River restocking continues following massive fish kill
Published: November 5,2012
PEARL RIVER — After a three-hour journey in a truck-mounted fish tank, thousands of young bluegills were released into the West Pearl River in St. Tammany Parish, La., last week.
In small batches, state wildlife officials released 200,000 bluegills — raised at a state hatchery in Alexandria, La., — into the river near Interstate 59 as part of a restoration effort. Last year, an industrial spill dumped a byproduct known as “black liquor” into the river, depleting oxygen and killing more than a half-million fish and mussels.
Tim Ruth, a state Department of Wildlife and Fisheries biologist, tells The Times-Picayune that in the first year of the three-year restoration plan the department released 120,000 red ear, 66,000 largemouth bass. 27,000 channel catfish and 76,000 bluegills, not including this past week’s shipment.
Wildlife and fisheries authorities in November 2011 reached a settlement with paper-maker Temple-Inland that granted the state a total of $760,000, including $408,000 for the value of the kill, $44,000 in accident response, $88,000 for a three-year recovery and monitoring program and $220,000 for restocking fish.
Jennifer Blanchard, director of the Honey Island Conservation Program, founded in the wake of the fish kill, said fishers in the area continue to report poor catches.
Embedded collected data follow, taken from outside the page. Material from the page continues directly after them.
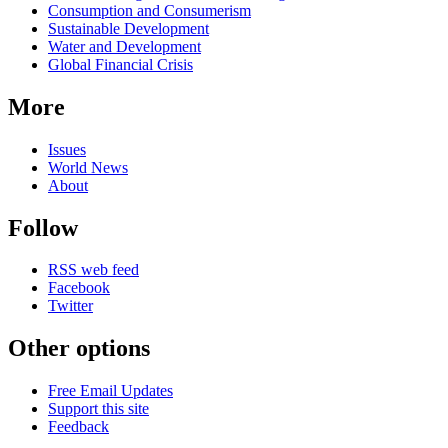
Consumption and Consumerism
Sustainable Development
Water and Development
Global Financial Crisis
More
Issues
World News
About
Follow
RSS web feed
Facebook
Twitter
Other options
Free Email Updates
Support this site
Feedback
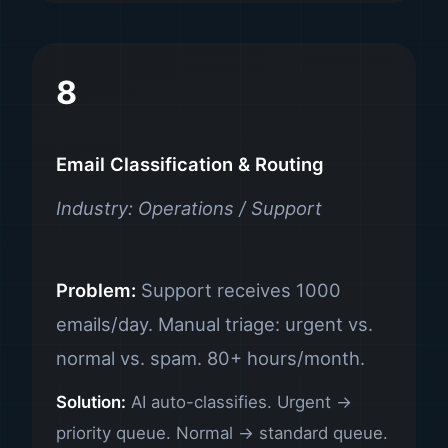
8
Email Classification & Routing
Industry: Operations / Support
Problem:
Support receives 1000
emails/day. Manual triage: urgent vs.
normal vs. spam. 80+ hours/month.
Solution:
AI auto-classifies. Urgent →
priority queue. Normal → standard queue.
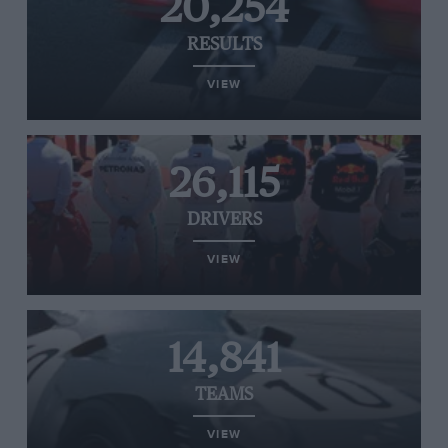
20,254
RESULTS
VIEW
26,115
DRIVERS
VIEW
14,841
TEAMS
VIEW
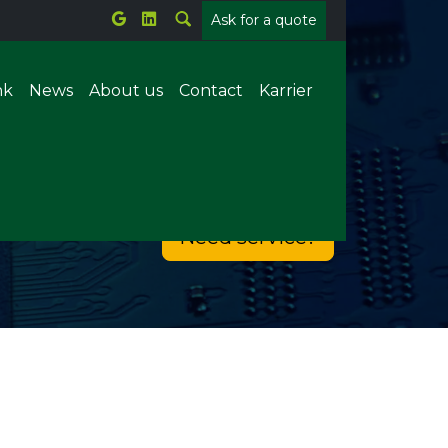
Ask for a quote
nk
News
About us
Contact
Karrier
Metal welding
Need service?
Plastic welding
tems
Parts counting
Offline X-ray
ion
Forrasztórobot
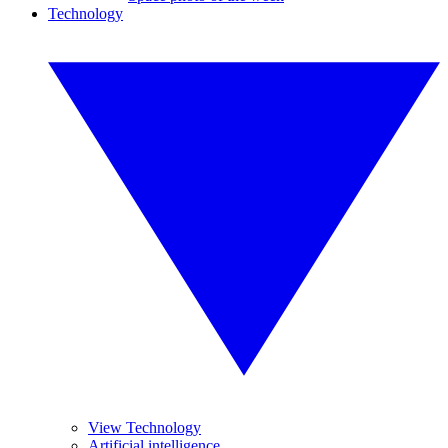
Technology
View Technology
Artificial intelligence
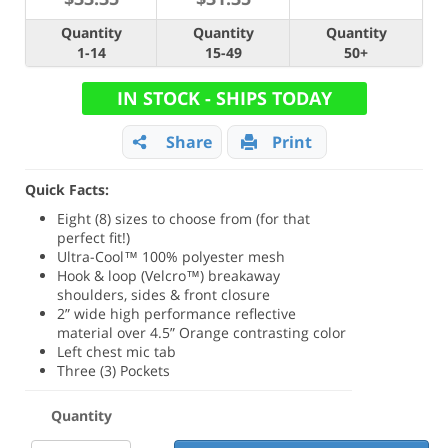
Quantity
Quantity
Quantity
1-14
15-49
50+
IN STOCK - SHIPS TODAY
Share
Print
Quick Facts:
Eight (8) sizes to choose from (for that
perfect fit!)
Ultra-Cool™ 100% polyester mesh
Hook & loop (Velcro™) breakaway
shoulders, sides & front closure
2” wide high performance reflective
material over 4.5” Orange contrasting color
Left chest mic tab
Three (3) Pockets
Quantity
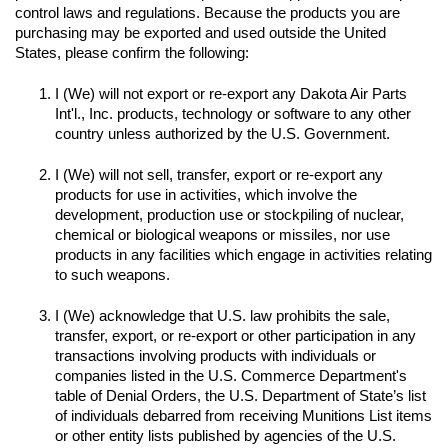
control laws and regulations. Because the products you are 
purchasing may be exported and used outside the United 
I (We) will not export or re-export any Dakota Air Parts 
Int'l., Inc. products, technology or software to any other 
I (We) will not sell, transfer, export or re-export any 
products for use in activities, which involve the 
development, production use or stockpiling of nuclear, 
chemical or biological weapons or missiles, nor use 
products in any facilities which engage in activities relating 
to such weapons.

I (We) acknowledge that U.S. law prohibits the sale, 
transfer, export, or re-export or other participation in any 
transactions involving products with individuals or 
companies listed in the U.S. Commerce Department's 
table of Denial Orders, the U.S. Department of State’s list 
of individuals debarred from receiving Munitions List items 
or other entity lists published by agencies of the U.S. 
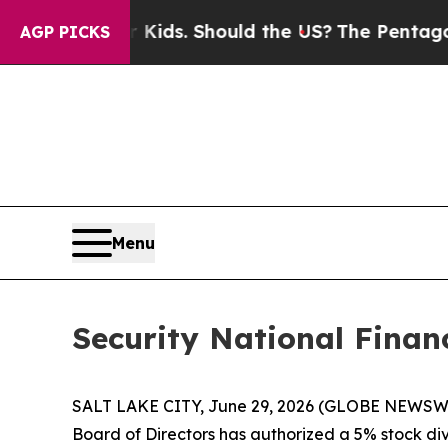
s for Their Kids. Should the US?
The Pentagon Is 
AGP PICKS
Menu
Security National Finan
SALT LAKE CITY, June 29, 2026 (GLOBE NEWSWIRE
Board of Directors has authorized a 5% stock divi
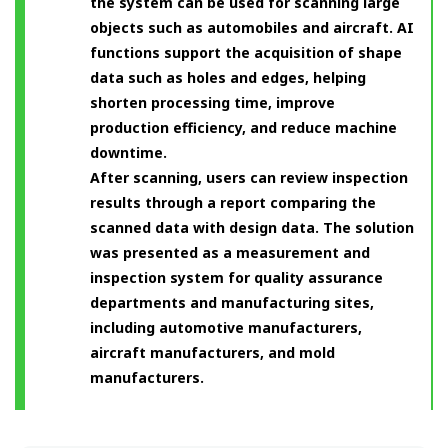
the system can be used for scanning large
objects such as automobiles and aircraft. AI
functions support the acquisition of shape
data such as holes and edges, helping
shorten processing time, improve
production efficiency, and reduce machine
downtime.
After scanning, users can review inspection
results through a report comparing the
scanned data with design data. The solution
was presented as a measurement and
inspection system for quality assurance
departments and manufacturing sites,
including automotive manufacturers,
aircraft manufacturers, and mold
manufacturers.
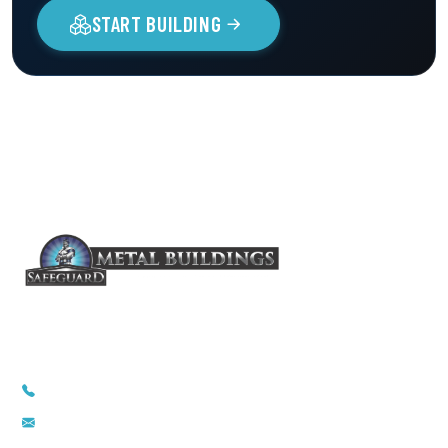
START BUILDING
1-855-857-5264
info@safeguardmetalbuildings.com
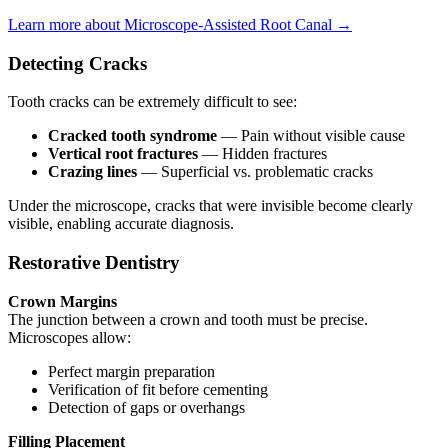
Learn more about Microscope-Assisted Root Canal →
Detecting Cracks
Tooth cracks can be extremely difficult to see:
Cracked tooth syndrome
— Pain without visible cause
Vertical root fractures
— Hidden fractures
Crazing lines
— Superficial vs. problematic cracks
Under the microscope, cracks that were invisible become clearly
visible, enabling accurate diagnosis.
Restorative Dentistry
Crown Margins
The junction between a crown and tooth must be precise.
Microscopes allow:
Perfect margin preparation
Verification of fit before cementing
Detection of gaps or overhangs
Filling Placement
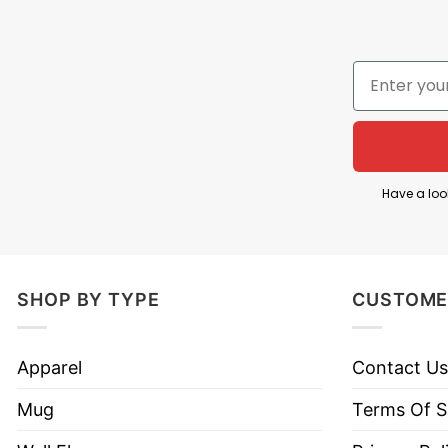
Style
Hoodies, Tank Tops, Youth Te
Brand
TShirt At Low Price
Imported
From the United States
Machine wash warm, inside 
Use only non-chlorine blea
Tumble dry medium.
Have a loo
Care Instructions
Do not iron.
Do not dry clean
SHOP BY TYPE
CUSTOME
Apparel
Contact Us
Mug
Terms Of S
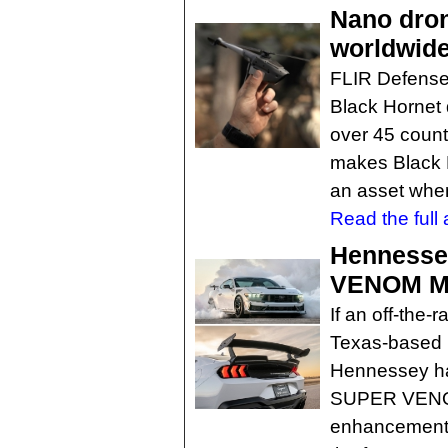
Nano drone
worldwid
FLIR Defense 
Black Hornet d
over 45 count
makes Black H
an asset when
Read the full a
Hennesse
VENOM M
If an off-the-
Texas-based 
Hennessey ha
SUPER VENOM
enhancements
“It’s nothing like it used to be,” Blanchard said. “People aren’t catching like they used to.”
Blanchard said her group is waiting to learn what penalties will be imposed by the state Department of Environmental Quality in a settlement with Temple-Inland, which was acquired by International Paper Co. earlier this year.
A DEQ spokeswoman said the agency is in dispute-resolution talks with the company.
Ruth noted that the Pearl River is an important home to many fish and mussels, including the state and federally protected Gulf sturgeon. He said his office is committed to following through on the river’s recovery.
“It has a tremendous amount of species diversity,” Ruth said.